What is Plantar Fasciitis?

The Plantar Fascia is a broad, thick band of tissue that runs from under the heel to the front of the foot.

Plantar fasciitis can also be known as a heel spur although they are not strictly the same. A heel spur is a bony growth that occurs at the attachment of the plantar fascia to the heel bone (calcaneus). A heel spur can be present (through repetitive pulling of the plantar fascia) on a foot with no symptoms at all and a painful heel does not always have a heel spur present.

Plantar fasciitis is traditionally thought to be an inflammatory condition. This is now believed to be incorrect due to the absence of inflammatory cells within the fascia. The cause of pain and dysfunction is now thought to be degeneration of the collagen fibres close to the attachment to the calcaneus (heel bone).
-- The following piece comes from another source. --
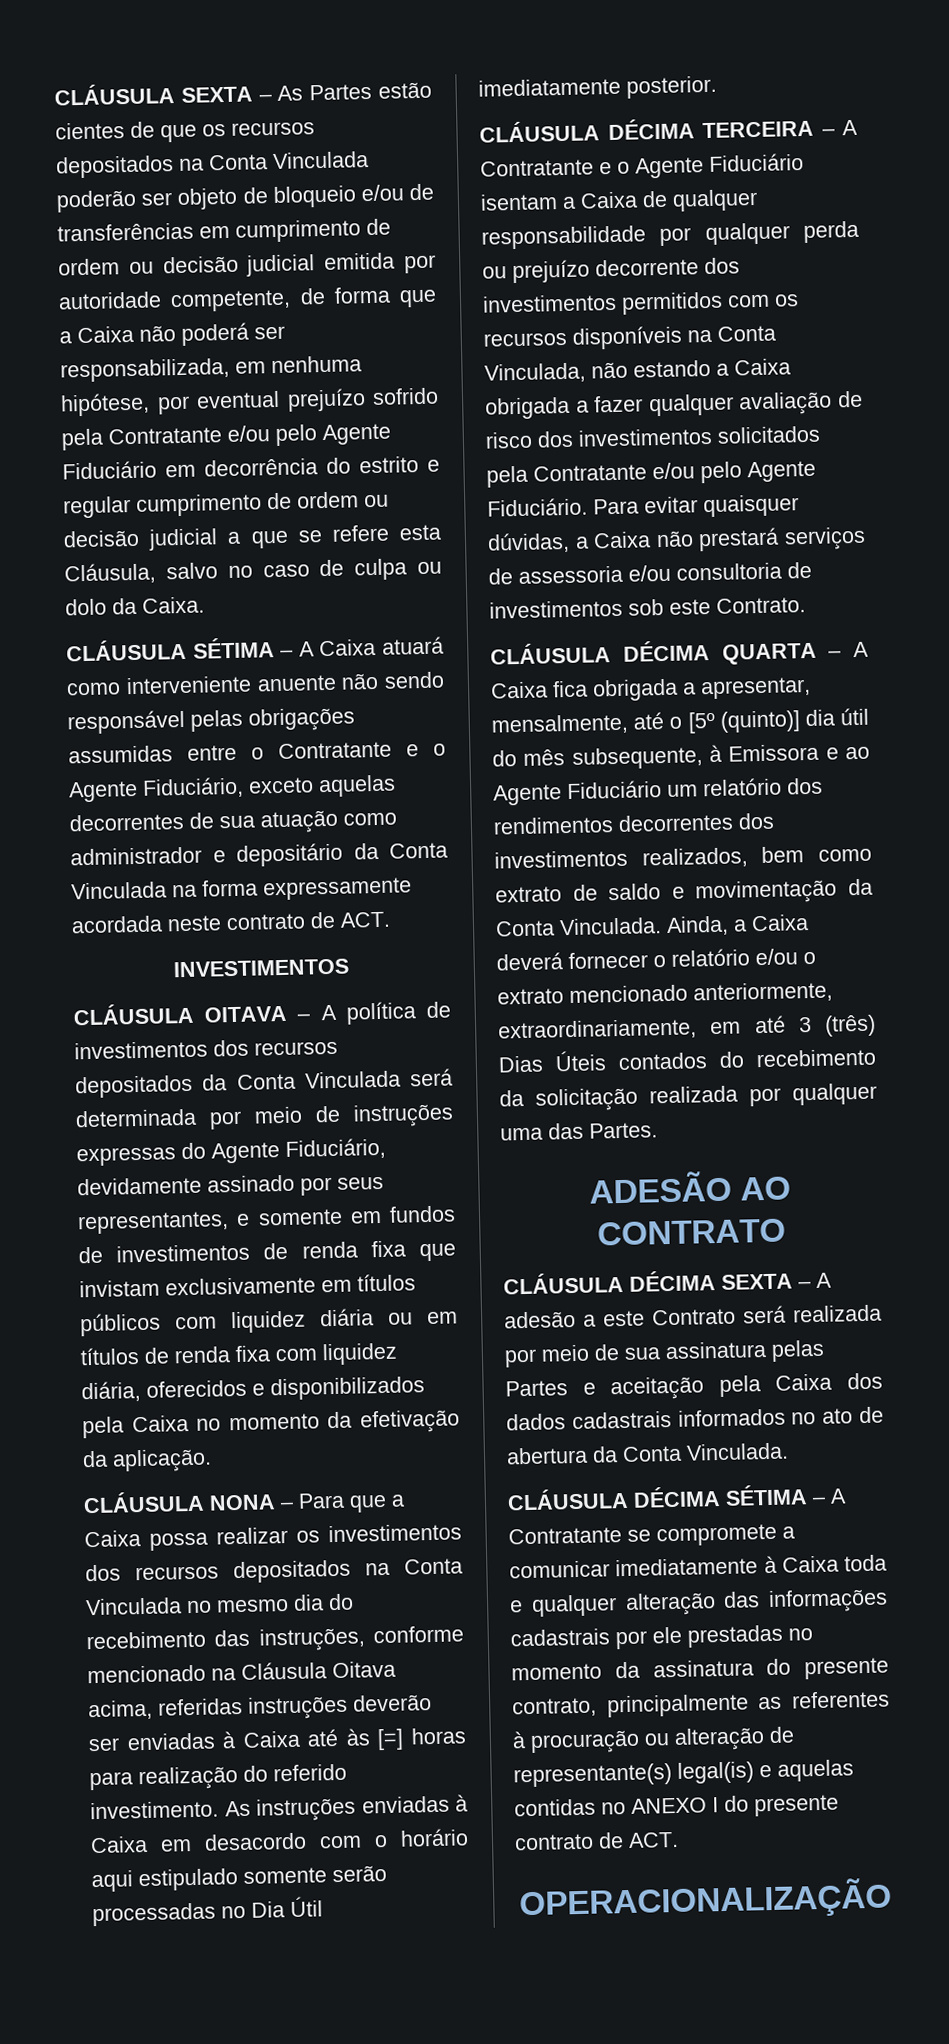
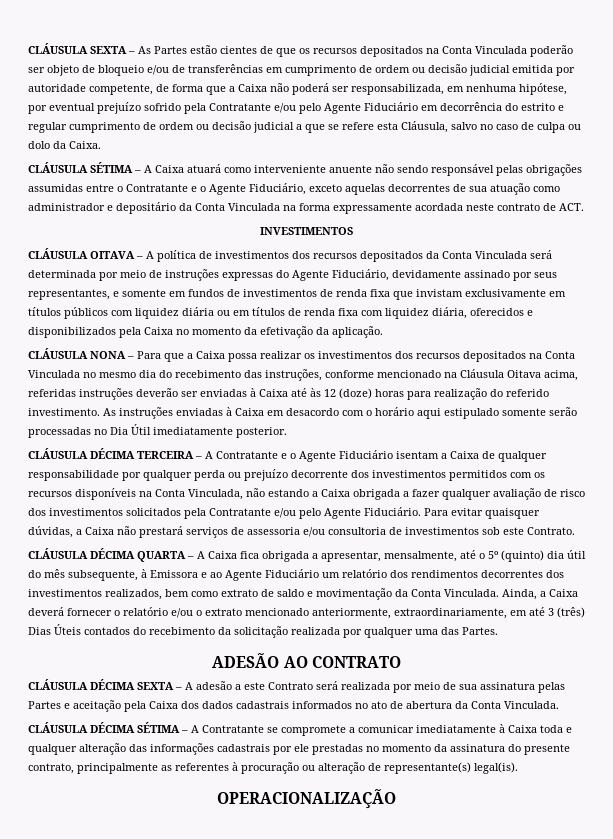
[377,1728,405,1751] [=] -> [324,388,372,399] 12 (doze)
[687,710,801,734] [5º (quinto)] -> [488,550,544,562] 5º (quinto)
[677,1759,854,1784] [514,1794,839,1817] [514,1831,679,1851] legal(is) e aquelas contidas no ANEXO I do presente contrato de ACT. -> [474,762,518,774] legal(is).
What Causes Plantar Fasciitis?

  • Plantar fasciitis or heel spurs are common in sports which involve running, dancing or jumping. Runners who overpronate (feet rolling in or flattening) are particularly at risk as the biomechanics of the foot pronating causes additional stretching of the plantar fascia.
  • The most common cause of plantar fasciitis is very tight calf muscles which leads to prolonged and / or high velocity pronation of the foot. This in turn produces repetitive over-stretching of the plantar fascia leading to possible inflammation and thickening of the tendon. As the fascia thickens it looses flexibility and strength.
  • Some practitioners think overpronation can always be determined by the dropping and rolling in of the arch. This is not always the case. Sometimes it can only be seen with foot scans, especially if the patient has a high arched foot.
  • Other causes include low arch or high arched feet (pes planus / cavus) and other biomechanical abnormalities including oversupination which should be assessed by a podiatrist / physiotherapist / biomechanist.
  • Excessive walking in footwear which does not provide adequate arch support has been attributed to plantar fasciitis. Footwear for plantar fasciitis – both prevention and treatment – should be flat, lace-up and with good arch support and cushioning.
  • Overweight individuals are more at risk of developing the condition due to the excess weight impacting on the foot.

Plantar Fasciitis Treatment

There is no single cure for plantar fasciitis. Whilst many treatments can be used to ease pain, in order to treat it effectively long-term, the cause of the condition must be corrected.

What can the athlete do?

  • Rest until it is not painful. It can be very difficult to rest the foot as most people will be on their feet during the day for work. By walking on the painful foot you are continually aggravating the injury and increasing inflammation.
  • A good plantar fasciitis taping technique can help support the foot relieving pain and helping it rest.
  • Apply ice or cold therapy to help reduce pain and inflammation. Cold therapy can be applied regularly until symptoms have resolved.
  • Plantar fasciitis exercises such as stretching the plantar fascia is an important part of treatment and prevention. Simply reducing pain and inflammation alone is unlikely to result in long term recovery. The plantar fascia tightens up making the origin at the heel more susceptible to stress.
  • A plantar fasciitis night splint is an excellent product which is worn overnight and gently stretches the calf muscles and plantar fascia preventing it from tightening up overnight.